STAR / Miguel De Guzman
MANILA, Philippines — Amid rising tensions in the Middle East that threaten to push global fuel prices higher, calls have grown for the Philippine government to suspend the value-added tax (VAT) and excise taxes on oil products to ease costs. However, this move appears unlikely in the near future.
In a Palace briefing, Department of Energy (DOE) officer-in-charge Sharon Garin responded to calls for tax suspensions on fuel. While Garin admitted that removing these taxes would significantly lower fuel prices, it was the law that mandated these levies.
“Legislation iyan eh, so hindi pwede na iyong DOE can go against what is mandated by law, nor DoF (Department of Finance), nor even the president.
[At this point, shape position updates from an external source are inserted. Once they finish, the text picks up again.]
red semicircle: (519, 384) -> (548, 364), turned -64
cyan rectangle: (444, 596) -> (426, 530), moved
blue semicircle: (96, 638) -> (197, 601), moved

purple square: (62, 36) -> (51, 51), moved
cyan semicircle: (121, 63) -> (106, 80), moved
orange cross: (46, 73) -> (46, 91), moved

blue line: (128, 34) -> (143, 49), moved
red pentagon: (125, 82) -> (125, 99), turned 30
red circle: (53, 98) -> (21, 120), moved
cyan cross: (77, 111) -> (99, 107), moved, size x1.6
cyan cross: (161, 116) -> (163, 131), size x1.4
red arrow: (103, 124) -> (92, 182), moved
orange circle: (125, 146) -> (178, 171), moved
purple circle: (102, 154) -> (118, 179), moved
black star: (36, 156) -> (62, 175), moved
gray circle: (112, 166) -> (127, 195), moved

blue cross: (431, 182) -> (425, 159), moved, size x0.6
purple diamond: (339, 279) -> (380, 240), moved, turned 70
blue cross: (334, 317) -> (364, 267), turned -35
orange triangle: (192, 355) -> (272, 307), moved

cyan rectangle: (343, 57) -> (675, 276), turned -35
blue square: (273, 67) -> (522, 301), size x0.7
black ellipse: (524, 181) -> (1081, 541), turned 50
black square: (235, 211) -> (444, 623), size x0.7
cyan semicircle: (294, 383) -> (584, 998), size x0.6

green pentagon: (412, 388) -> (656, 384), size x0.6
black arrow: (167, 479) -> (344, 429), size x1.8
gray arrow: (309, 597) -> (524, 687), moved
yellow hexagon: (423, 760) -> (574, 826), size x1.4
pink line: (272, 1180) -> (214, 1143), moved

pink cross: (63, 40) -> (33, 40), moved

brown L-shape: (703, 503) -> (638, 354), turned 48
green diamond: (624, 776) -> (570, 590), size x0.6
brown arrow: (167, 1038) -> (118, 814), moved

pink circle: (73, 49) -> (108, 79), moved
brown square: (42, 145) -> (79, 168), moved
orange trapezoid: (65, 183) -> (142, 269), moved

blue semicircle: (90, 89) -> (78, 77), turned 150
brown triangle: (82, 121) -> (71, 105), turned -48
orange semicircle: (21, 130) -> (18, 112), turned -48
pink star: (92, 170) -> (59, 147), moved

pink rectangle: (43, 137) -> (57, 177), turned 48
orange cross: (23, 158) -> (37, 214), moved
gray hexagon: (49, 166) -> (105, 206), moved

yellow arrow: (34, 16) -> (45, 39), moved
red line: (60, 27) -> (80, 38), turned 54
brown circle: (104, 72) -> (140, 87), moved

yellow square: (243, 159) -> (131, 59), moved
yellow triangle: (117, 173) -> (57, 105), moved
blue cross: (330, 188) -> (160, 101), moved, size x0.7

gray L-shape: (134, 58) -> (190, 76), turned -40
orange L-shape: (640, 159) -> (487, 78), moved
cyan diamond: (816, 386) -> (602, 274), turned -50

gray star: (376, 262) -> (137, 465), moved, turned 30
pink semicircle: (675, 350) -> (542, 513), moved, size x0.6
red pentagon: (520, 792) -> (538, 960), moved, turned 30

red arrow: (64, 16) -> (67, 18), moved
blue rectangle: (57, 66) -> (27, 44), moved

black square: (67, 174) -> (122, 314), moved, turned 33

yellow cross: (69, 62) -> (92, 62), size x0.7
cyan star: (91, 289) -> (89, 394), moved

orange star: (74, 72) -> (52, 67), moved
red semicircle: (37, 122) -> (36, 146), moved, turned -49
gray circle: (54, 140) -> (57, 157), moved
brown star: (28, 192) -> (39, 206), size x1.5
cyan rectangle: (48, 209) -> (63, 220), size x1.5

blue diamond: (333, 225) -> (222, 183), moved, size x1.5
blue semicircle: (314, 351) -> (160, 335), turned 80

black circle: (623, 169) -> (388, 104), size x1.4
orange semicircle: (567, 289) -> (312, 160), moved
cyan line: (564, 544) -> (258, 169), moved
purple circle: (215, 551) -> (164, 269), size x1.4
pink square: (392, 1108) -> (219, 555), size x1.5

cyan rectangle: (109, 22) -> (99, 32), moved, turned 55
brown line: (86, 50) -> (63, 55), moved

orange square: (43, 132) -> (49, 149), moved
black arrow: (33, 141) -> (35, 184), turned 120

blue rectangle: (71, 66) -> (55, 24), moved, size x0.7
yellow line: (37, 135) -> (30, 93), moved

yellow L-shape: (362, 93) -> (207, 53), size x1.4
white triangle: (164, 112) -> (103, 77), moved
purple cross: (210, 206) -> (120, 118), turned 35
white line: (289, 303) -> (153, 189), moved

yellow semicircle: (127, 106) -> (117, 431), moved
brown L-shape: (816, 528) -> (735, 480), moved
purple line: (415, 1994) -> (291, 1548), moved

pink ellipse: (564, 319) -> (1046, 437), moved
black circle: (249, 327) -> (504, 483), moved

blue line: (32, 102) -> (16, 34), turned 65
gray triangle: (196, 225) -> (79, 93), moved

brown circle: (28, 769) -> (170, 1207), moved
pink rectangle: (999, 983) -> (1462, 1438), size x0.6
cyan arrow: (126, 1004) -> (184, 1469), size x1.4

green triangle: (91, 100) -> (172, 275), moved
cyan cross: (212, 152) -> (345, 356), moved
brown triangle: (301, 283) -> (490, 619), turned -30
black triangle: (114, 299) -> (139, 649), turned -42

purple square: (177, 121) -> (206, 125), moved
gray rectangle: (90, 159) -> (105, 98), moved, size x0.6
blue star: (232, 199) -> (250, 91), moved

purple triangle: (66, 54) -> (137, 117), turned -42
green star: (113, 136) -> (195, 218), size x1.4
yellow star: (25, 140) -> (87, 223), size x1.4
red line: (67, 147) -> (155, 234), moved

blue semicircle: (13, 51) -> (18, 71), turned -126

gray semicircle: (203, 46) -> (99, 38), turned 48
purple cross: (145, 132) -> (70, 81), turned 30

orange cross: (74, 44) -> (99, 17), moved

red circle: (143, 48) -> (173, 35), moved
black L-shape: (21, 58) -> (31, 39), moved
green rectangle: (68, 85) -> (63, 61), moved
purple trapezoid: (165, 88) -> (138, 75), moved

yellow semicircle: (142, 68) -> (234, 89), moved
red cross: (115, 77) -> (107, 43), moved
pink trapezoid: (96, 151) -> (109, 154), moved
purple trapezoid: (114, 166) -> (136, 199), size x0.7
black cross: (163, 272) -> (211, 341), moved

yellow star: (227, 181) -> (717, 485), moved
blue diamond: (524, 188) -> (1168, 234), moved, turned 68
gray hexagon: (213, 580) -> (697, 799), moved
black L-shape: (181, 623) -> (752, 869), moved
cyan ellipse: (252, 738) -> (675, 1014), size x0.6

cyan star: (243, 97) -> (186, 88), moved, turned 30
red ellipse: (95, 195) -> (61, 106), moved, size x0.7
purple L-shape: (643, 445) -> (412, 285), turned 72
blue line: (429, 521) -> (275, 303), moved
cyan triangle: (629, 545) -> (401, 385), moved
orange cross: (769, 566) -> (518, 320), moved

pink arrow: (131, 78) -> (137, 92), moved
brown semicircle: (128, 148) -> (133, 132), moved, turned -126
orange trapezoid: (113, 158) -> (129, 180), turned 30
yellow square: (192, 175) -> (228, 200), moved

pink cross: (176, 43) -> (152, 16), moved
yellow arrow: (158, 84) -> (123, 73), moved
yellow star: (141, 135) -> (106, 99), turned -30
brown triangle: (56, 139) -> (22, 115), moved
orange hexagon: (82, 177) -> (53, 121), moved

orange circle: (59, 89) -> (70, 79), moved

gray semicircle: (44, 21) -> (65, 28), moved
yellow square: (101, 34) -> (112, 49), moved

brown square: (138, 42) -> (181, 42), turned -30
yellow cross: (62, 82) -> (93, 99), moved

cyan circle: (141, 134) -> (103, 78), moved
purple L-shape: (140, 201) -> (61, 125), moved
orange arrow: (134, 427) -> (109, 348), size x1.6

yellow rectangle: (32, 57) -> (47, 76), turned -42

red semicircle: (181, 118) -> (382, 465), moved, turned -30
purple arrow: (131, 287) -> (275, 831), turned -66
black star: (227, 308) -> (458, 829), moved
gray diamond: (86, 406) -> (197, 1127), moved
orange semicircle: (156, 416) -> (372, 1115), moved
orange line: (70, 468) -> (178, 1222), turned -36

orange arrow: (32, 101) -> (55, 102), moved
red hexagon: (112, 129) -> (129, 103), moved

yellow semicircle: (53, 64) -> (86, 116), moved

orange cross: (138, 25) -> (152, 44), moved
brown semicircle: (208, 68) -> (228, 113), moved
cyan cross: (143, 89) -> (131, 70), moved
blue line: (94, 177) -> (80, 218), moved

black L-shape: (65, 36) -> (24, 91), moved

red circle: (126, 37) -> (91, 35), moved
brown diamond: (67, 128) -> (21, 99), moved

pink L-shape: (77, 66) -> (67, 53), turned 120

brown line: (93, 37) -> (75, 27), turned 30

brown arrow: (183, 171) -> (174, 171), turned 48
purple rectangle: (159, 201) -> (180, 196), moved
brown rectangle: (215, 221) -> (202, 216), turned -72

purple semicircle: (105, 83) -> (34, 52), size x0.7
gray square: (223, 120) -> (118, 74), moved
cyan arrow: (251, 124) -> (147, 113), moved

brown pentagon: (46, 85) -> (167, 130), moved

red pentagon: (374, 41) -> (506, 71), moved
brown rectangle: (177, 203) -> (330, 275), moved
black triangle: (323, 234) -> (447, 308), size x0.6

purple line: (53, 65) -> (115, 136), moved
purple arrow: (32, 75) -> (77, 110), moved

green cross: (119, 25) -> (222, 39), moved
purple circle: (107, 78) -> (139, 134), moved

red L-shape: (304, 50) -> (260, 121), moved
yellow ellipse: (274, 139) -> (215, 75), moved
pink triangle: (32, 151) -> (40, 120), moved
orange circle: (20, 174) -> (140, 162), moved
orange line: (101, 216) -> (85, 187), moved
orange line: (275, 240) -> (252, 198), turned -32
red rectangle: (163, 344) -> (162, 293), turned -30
So, kailangan talagang sundin kung ano iyong nasa batas,” Garin said.
(It is legislation, so the DOE cannot go against what is mandated by the law, not the DoF, nor even the president. So the law needs to be followed.)
Garin said that it was up to Congress to decide whether to amend the current law.
However, the government is still researching whether a suspension is still possible. The law does not have a specific provision for a complete suspension: only a suspension on a possible increase.
The acting DOE chief is also hesitant to support any measures to suspend fuel taxes, estimating that the government could lose around P300 billion in revenue.
“If we do away with the P300 billion, that’s also how many kilometers of roads, how many school buildings, our health services, it might take away from that since the government would have less budget. So, it’s a balance,” Garin said in a mix of English and Filipino.
The government has recently asked fuel firms to stagger their fuel increases in light of the conflict in the Middle East.
While the price of crude oil fell after US President Donald Trump announced a ceasefire between Israel and Iran, Garin said that it has yet to be seen if this will completely cancel out possible increases in the following weeks.
Oil in the Philippines is not regulated by the government, she clarified. Should oil firms choose to raise their prices to reflect the world market, the government could not punish them for this.